(TASK TO COMPLETE) In the material below, the lines from the one containing "something like this?</span></p>" through the one containing "it's very friendly.</span></p>" are to be given again exactly, ends included, and no others.

(SUPPLIED RECORDS)
━━━━━━━━━━━━━━━━━━━━
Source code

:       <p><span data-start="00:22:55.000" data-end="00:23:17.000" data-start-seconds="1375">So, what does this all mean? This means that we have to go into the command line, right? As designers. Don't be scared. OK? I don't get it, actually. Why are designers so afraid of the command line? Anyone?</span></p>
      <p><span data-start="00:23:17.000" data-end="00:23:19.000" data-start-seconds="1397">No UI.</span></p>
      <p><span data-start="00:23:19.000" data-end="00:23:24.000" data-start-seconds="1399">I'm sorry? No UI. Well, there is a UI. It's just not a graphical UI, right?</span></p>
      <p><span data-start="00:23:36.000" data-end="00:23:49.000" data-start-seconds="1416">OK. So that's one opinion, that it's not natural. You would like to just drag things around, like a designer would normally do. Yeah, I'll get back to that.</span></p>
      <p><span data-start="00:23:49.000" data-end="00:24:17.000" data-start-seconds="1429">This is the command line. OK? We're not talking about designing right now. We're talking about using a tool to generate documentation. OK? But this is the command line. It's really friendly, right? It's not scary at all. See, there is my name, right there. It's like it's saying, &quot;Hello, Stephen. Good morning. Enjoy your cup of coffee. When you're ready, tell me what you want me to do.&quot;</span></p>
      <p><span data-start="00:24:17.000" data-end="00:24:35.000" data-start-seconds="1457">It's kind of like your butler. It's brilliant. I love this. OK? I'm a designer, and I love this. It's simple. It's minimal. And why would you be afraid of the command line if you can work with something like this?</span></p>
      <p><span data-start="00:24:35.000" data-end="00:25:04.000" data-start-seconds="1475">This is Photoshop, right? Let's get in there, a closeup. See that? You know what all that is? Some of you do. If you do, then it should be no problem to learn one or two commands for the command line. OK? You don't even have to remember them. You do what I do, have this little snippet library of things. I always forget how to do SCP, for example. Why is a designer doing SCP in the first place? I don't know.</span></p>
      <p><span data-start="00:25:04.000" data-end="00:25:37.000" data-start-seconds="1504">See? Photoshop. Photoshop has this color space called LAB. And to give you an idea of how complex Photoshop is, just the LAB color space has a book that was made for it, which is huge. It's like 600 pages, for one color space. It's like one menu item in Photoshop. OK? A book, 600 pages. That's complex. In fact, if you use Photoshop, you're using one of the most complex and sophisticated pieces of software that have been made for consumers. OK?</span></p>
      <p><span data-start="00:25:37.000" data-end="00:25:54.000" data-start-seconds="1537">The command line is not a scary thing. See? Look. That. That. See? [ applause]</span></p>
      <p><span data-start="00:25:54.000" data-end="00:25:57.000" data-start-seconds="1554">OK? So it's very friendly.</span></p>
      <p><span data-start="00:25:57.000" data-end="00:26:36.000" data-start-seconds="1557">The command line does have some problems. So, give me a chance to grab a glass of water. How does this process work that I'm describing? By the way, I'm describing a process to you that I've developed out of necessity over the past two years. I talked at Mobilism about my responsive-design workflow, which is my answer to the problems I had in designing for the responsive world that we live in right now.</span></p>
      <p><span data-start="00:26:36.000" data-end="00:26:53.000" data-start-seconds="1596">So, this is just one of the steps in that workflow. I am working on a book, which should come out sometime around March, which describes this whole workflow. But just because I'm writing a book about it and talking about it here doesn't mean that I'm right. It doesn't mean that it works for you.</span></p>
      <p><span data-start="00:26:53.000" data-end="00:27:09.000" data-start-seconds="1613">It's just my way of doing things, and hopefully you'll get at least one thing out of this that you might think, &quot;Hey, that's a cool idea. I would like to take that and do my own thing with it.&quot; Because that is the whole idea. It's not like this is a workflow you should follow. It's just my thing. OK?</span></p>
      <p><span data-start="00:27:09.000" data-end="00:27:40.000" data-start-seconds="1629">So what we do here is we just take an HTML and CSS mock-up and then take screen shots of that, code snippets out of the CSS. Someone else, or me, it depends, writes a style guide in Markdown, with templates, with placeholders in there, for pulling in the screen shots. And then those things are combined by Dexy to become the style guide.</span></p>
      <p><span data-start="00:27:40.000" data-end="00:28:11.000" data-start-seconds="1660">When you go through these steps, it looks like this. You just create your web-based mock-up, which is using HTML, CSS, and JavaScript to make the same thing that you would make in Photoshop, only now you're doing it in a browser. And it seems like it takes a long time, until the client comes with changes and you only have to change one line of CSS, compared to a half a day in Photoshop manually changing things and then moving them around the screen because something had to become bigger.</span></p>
━━━━━━━━━━━━━━━━━━━━
(ANSWER AREA)
      <p><span data-start="00:24:17.000" data-end="00:24:35.000" data-start-seconds="1457">It's kind of like your butler. It's brilliant. I love this. OK? I'm a designer, and I love this. It's simple. It's minimal. And why would you be afraid of the command line if you can work with something like this?</span></p>
      <p><span data-start="00:24:35.000" data-end="00:25:04.000" data-start-seconds="1475">This is Photoshop, right? Let's get in there, a closeup. See that? You know what all that is? Some of you do. If you do, then it should be no problem to learn one or two commands for the command line. OK? You don't even have to remember them. You do what I do, have this little snippet library of things. I always forget how to do SCP, for example. Why is a designer doing SCP in the first place? I don't know.</span></p>
      <p><span data-start="00:25:04.000" data-end="00:25:37.000" data-start-seconds="1504">See? Photoshop. Photoshop has this color space called LAB. And to give you an idea of how complex Photoshop is, just the LAB color space has a book that was made for it, which is huge. It's like 600 pages, for one color space. It's like one menu item in Photoshop. OK? A book, 600 pages. That's complex. In fact, if you use Photoshop, you're using one of the most complex and sophisticated pieces of software that have been made for consumers. OK?</span></p>
      <p><span data-start="00:25:37.000" data-end="00:25:54.000" data-start-seconds="1537">The command line is not a scary thing. See? Look. That. That. See? [ applause]</span></p>
      <p><span data-start="00:25:54.000" data-end="00:25:57.000" data-start-seconds="1554">OK? So it's very friendly.</span></p>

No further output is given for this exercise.